物語文の教材研究 「サーカスのライオン」(東書3年)
藤 井 隆 一

1、物語文を読む
 物語文の誤読例として、「ごんぎつね」で、「ごんは、始めから良いきつねだった」とか、「ニャーゴ」では、「ねこは、始めから良いネコだった」などがある。これらは、どれも、物語文の設定部分の人物の心情が読み取れていない。
 物語文を読む時の視点として、「時」「場所」「登場人物」「出来事と心の動き」を捉える事が大切である。
 「登場人物」と「出来事と心の動き」を捉えるためには、登場人物相互の人間関係、心情とその動き、出来事が心情にどのような影響を与えたかの視点で読むことが大切である。

2、気持ちを表す文の読み取り方を指導する
 「サーカスのライオン」の登場人物は、ライオンのじんざと男の子。そして、ライオン使いのおじさん、サーカスのおしまいの日のお客である。中心人物はじんざである。
じんざの気持ちを読み取ることが主な学習活動では、まず、場面を確かにする必要がある。
 気持ちの読み取り方は、1年生から行っているが、3年生では、気持ちを表す文を見つけることが大事である。

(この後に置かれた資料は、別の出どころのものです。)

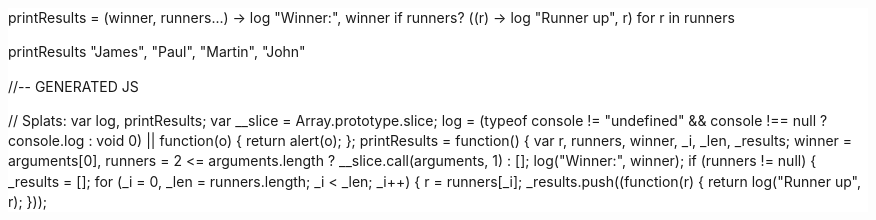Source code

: <span class="nx">printResults</span> <span class="o">=</span> <span class="p">(</span><span class="nx">winner</span><span class="p">,</span> <span class="nx">runners</span><span class="p">...)</span> <span class="o">-&gt;</span>
  <span class="nx">log</span> <span class="s2">"Winner:"</span><span class="p">,</span> <span class="nx">winner</span>
  <span class="k">if</span> <span class="nx">runners</span><span class="o">?</span>
    <span class="p">((</span><span class="nx">r</span><span class="p">)</span> <span class="o">-&gt;</span> <span class="nx">log</span> <span class="s2">"Runner up"</span><span class="p">,</span> <span class="nx">r</span><span class="p">)</span> <span class="k">for</span> <span class="nx">r</span> <span class="k">in</span> <span class="nx">runners</span>

<span class="nx">printResults</span> <span class="s2">"James"</span><span class="p">,</span> <span class="s2">"Paul"</span><span class="p">,</span> <span class="s2">"Martin"</span><span class="p">,</span> <span class="s2">"John"</span>

<span class="c1">//-- GENERATED JS </span>

<span class="c1">// Splats:</span>
<span class="kd">var</span> <span class="nx">log</span><span class="p">,</span> <span class="nx">printResults</span><span class="p">;</span>
<span class="kd">var</span> <span class="nx">__slice</span> <span class="o">=</span> <span class="nb">Array</span><span class="p">.</span><span class="nx">prototype</span><span class="p">.</span><span class="nx">slice</span><span class="p">;</span>
<span class="nx">log</span> <span class="o">=</span> <span class="p">(</span><span class="k">typeof</span> <span class="nx">console</span> <span class="o">!=</span> <span class="s2">"undefined"</span> <span class="o">&amp;&amp;</span> <span class="nx">console</span> <span class="o">!==</span> <span class="kc">null</span> <span class="o">?</span> <span class="nx">console</span><span class="p">.</span><span class="nx">log</span> <span class="o">:</span> <span class="k">void</span> <span class="mi">0</span><span class="p">)</span> <span class="o">||</span> <span class="kd">function</span><span class="p">(</span><span class="nx">o</span><span class="p">)</span> <span class="p">{</span>
  <span class="k">return</span> <span class="nx">alert</span><span class="p">(</span><span class="nx">o</span><span class="p">);</span>
<span class="p">};</span>
<span class="nx">printResults</span> <span class="o">=</span> <span class="kd">function</span><span class="p">()</span> <span class="p">{</span>
  <span class="kd">var</span> <span class="nx">r</span><span class="p">,</span> <span class="nx">runners</span><span class="p">,</span> <span class="nx">winner</span><span class="p">,</span> <span class="nx">_i</span><span class="p">,</span> <span class="nx">_len</span><span class="p">,</span> <span class="nx">_results</span><span class="p">;</span>
  <span class="nx">winner</span> <span class="o">=</span> <span class="nx">arguments</span><span class="p">[</span><span class="mi">0</span><span class="p">],</span> <span class="nx">runners</span> <span class="o">=</span> <span class="mi">2</span> <span class="o">&lt;=</span> <span class="nx">arguments</span><span class="p">.</span><span class="nx">length</span> <span class="o">?</span> <span class="nx">__slice</span><span class="p">.</span><span class="nx">call</span><span class="p">(</span><span class="nx">arguments</span><span class="p">,</span> <span class="mi">1</span><span class="p">)</span> <span class="o">:</span> <span class="p">[];</span>
  <span class="nx">log</span><span class="p">(</span><span class="s2">"Winner:"</span><span class="p">,</span> <span class="nx">winner</span><span class="p">);</span>
  <span class="k">if</span> <span class="p">(</span><span class="nx">runners</span> <span class="o">!=</span> <span class="kc">null</span><span class="p">)</span> <span class="p">{</span>
    <span class="nx">_results</span> <span class="o">=</span> <span class="p">[];</span>
    <span class="k">for</span> <span class="p">(</span><span class="nx">_i</span> <span class="o">=</span> <span class="mi">0</span><span class="p">,</span> <span class="nx">_len</span> <span class="o">=</span> <span class="nx">runners</span><span class="p">.</span><span class="nx">length</span><span class="p">;</span> <span class="nx">_i</span> <span class="o">&lt;</span> <span class="nx">_len</span><span class="p">;</span> <span class="nx">_i</span><span class="o">++</span><span class="p">)</span> <span class="p">{</span>
      <span class="nx">r</span> <span class="o">=</span> <span class="nx">runners</span><span class="p">[</span><span class="nx">_i</span><span class="p">];</span>
      <span class="nx">_results</span><span class="p">.</span><span class="nx">push</span><span class="p">((</span><span class="kd">function</span><span class="p">(</span><span class="nx">r</span><span class="p">)</span> <span class="p">{</span>
        <span class="k">return</span> <span class="nx">log</span><span class="p">(</span><span class="s2">"Runner up"</span><span class="p">,</span> <span class="nx">r</span><span class="p">);</span>
      <span class="p">}));</span>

 そのために、まず、じんざが主語になっている文を見つける学習に慣れさせる。
 次に、会話文や述語から気持ちを表す言葉を見つけさせる。
 会話文に直接気持ちが表れている文がある。「外はいいなあ。星がちくちくゆれて、北風にふきとびそうだなあ。」
 述語に気持ちが表れている文もある。「じんざは、ぐぐっとむねのあたりがあつくなった。」
 述語の前の言葉に気持ちが表れている文もある。「ライオンのじんざはうきうきして外へ出た。」
 行動で気持ちが理解できる文もある。「じんざは、もうねむらないでまっていた。」「うとうとしていたじんざははね起きた。」
 一文でなく、複数の文から気持ちが理解できる文もある。会話文では、「たいくつかね。…」「そうともさ、毎日同じことばかりやっているうちに、わしはおいぼれたよ」。
 地の文では、石がきの上のまどから首を出したじんざは、思わず身ぶるいした。高いので、さすがのライオンもとび下りることはできない。
 これらは、言葉を示して気持ちを考える学習より、意欲が湧くであろう。